Learning Goals
First-Year Seminar Learning Goals:
First-Year Seminars at Trinity College share several foundational learning goals, all aimed at equipping students with the skills and confidence to succeed academically and thrive personally.
Trinity’s First-Year Seminars are designed to be “high-impact” academic activities, described by the National Survey of Student Engagement as practices that “demand considerable time and effort, facilitate learning outside of the classroom, require meaningful interactions with faculty and students, encourage collaboration with diverse others, and provide frequent and substantive feedback. As a result, participation in these practices can be life-changing.”
Our First-Year Seminars have the following broad learning goals for students:
Intellectually curious students ask questions, explore wide-ranging topics, and value learning for its own sake. Regardless of what they already know or don’t know, they want to understand more about how and why the world works as it does. Intellectual curiosity is a key predictor of academic success and one of the top traits employers value.

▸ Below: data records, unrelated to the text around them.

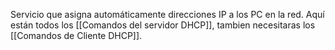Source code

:Servicio que asigna automáticamente direcciones IP a los PC en la red. Aquí están todos los [[Comandos del servidor DHCP]], tambien necesitaras los [[Comandos de Cliente DHCP]].
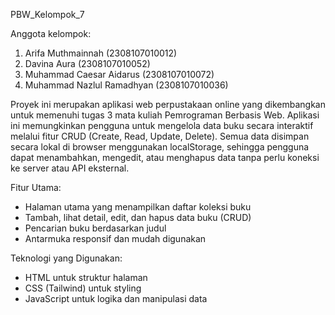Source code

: PBW_Kelompok_7

Anggota kelompok:
  1. Arifa Muthmainnah         (2308107010012)
  2. Davina Aura               (2308107010052)
  3. Muhammad Caesar Aidarus   (2308107010072)
  4. Muhammad Nazlul Ramadhyan (2308107010036)

Proyek ini merupakan aplikasi web perpustakaan online yang dikembangkan untuk memenuhi tugas 3 mata kuliah Pemrograman Berbasis Web. Aplikasi ini memungkinkan pengguna untuk mengelola data buku secara interaktif melalui fitur CRUD (Create, Read, Update, Delete). Semua data disimpan secara lokal di browser menggunakan localStorage, sehingga pengguna dapat menambahkan, mengedit, atau menghapus data tanpa perlu koneksi ke server atau API eksternal.

Fitur Utama:
- Halaman utama yang menampilkan daftar koleksi buku
- Tambah, lihat detail, edit, dan hapus data buku (CRUD)
- Pencarian buku berdasarkan judul
- Antarmuka responsif dan mudah digunakan

Teknologi yang Digunakan:
- HTML untuk struktur halaman
- CSS (Tailwind) untuk styling
- JavaScript untuk logika dan manipulasi data
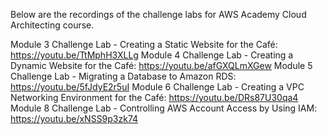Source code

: Below are the recordings of the challenge labs for AWS Academy Cloud Architecting course.

Module 3 Challenge Lab - Creating a Static Website for the Café: https://youtu.be/TtMphH3XLLg
Module 4 Challenge Lab - Creating a Dynamic Website for the Café: https://youtu.be/afGXQLmXGew
Module 5 Challenge Lab - Migrating a Database to Amazon RDS: https://youtu.be/5fJdyE2r5uI
Module 6 Challenge Lab - Creating a VPC Networking Environment for the Café: https://youtu.be/DRs87U30qa4
Module 8 Challenge Lab - Controlling AWS Account Access by Using IAM: https://youtu.be/xNSS9p3zk74

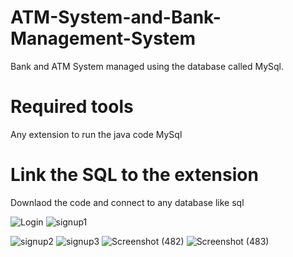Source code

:# ATM-System-and-Bank-Management-System
Bank  and ATM System managed using the database called MySql.

# Required tools
Any extension to run the java code
MySql

# Link the SQL to the extension
Downlaod the code and connect to any database like sql


![Login](https://github.com/Samruddhi76/ATM-System-and-Bank-Management-System/assets/111414361/e0807d95-e381-43a1-93e8-bc7f2916a9d0)
![signup1](https://github.com/Samruddhi76/ATM-System-and-Bank-Management-System/assets/111414361/68332461-9f89-454c-970c-95bef605997d)


![signup2](https://github.com/Samruddhi76/ATM-System-and-Bank-Management-System/assets/111414361/ebf91736-48ee-46cd-9ef4-5c65d8836d85)
![signup3](https://github.com/Samruddhi76/ATM-System-and-Bank-Management-System/assets/111414361/09333625-0eb0-4de2-ac56-356cc4f34398)
![Screenshot (482)](https://github.com/Samruddhi76/ATM-System-and-Bank-Management-System/assets/111414361/f5cce8c3-8359-4a20-b537-d698a1b9b2bb)
![Screenshot (483)](https://github.com/Samruddhi76/ATM-System-and-Bank-Management-System/assets/111414361/0d6dba72-e602-4b30-b3e4-cebf7aca28de)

Reading is a means both of acquiring knowledge and of learning to think more deeply. Through exposure to the thoughts of others, students who learn to read closely and critically tend to fare better in critical thinking, complex reasoning, and written communication tasks in any context. The capacity to read critically and analytically is linked to success in college and beyond.
Writing is at the core of a liberal arts education. All Trinity students are expected to write prose that is clear, convincing, and appropriate to audience and purpose. Writing is not only an essential means of communication, it is also a mode of learning that reflects and shapes how we think and interact with the world. Moreover, writing is a key predictor of college success—national employer surveys consistently report favoring candidates with strong writing skills.
The capacity to do research—including generating viable questions, finding relevant materials, assessing the quality of sources, defining problems and topics, synthesizing ideas, and organizing one’s presentation of findings—reflects a degree of mastery over a topic and turns students into producers of knowledge. Research and documentation are essential skills in the academic world and beyond.
Communicating effectively, in speaking as well as writing, is an important component of intellectual work. It requires that students develop confidence in their own ideas and insights; it also requires that they listen closely to others. Communicating one’s views openly and directly—respectful of and stimulated by diverse perspectives––fosters success in the academic world and beyond.
Success as a student requires commitment and discipline. It requires learning how to exchange ideas constructively; respond effectively to intellectual challenges; approach problems systematically and creatively; take responsibility for one’s learning; be open to diverse perspectives; and develop passion for one’s work. It also requires a strong work ethic, including the capacity to manage one’s time, set priorities, meet deadlines, follow directions, and respond to feedback.
Openness to people and ideas different from oneself is crucial for thriving within and beyond academic contexts. Becoming aware of, engaged with, and reflective about new and unfamiliar perspectives makes students better citizens of the campus and the world.